» **Records for this task**
[Start of Attachment]
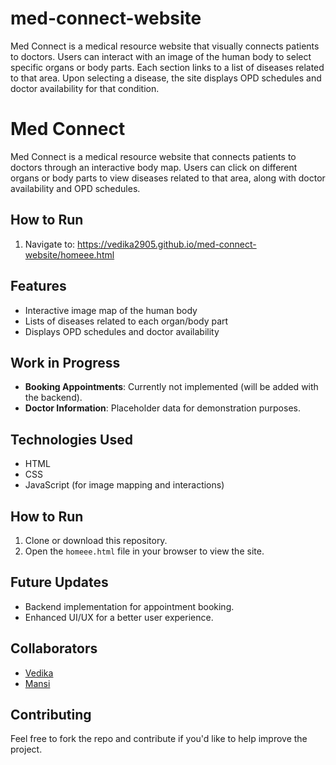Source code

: # med-connect-website
Med Connect is a medical resource website that visually connects patients to doctors. Users can interact with an image of the human body to select specific organs or body parts. Each section links to a list of diseases related to that area. Upon selecting a disease, the site displays OPD schedules and doctor availability for that condition.
# Med Connect

Med Connect is a medical resource website that connects patients to doctors through an interactive body map. Users can click on different organs or body parts to view diseases related to that area, along with doctor availability and OPD schedules.


## How to Run
1. Navigate to:
   https://vedika2905.github.io/med-connect-website/homeee.html

   
## Features
- Interactive image map of the human body
- Lists of diseases related to each organ/body part
- Displays OPD schedules and doctor availability

## Work in Progress
- **Booking Appointments**: Currently not implemented (will be added with the backend).
- **Doctor Information**: Placeholder data for demonstration purposes.
  

## Technologies Used
- HTML
- CSS
- JavaScript (for image mapping and interactions)

## How to Run
1. Clone or download this repository.
2. Open the `homeee.html` file in your browser to view the site.

## Future Updates
- Backend implementation for appointment booking.
- Enhanced UI/UX for a better user experience.

## Collaborators
- [Vedika](https://github.com/vedika2905)
- [Mansi ](https://github.com/mansi1122006)

## Contributing
Feel free to fork the repo and contribute if you'd like to help improve the project.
[End of Attachment]
» **Required work**
The line with "- Backend implementation" and all the lines after it in the records above are to be output exactly, with nothing added.

» **Task response**
- Backend implementation for appointment booking.
- Enhanced UI/UX for a better user experience.

## Collaborators
- [Vedika](https://github.com/vedika2905)
- [Mansi ](https://github.com/mansi1122006)

## Contributing
Feel free to fork the repo and contribute if you'd like to help improve the project.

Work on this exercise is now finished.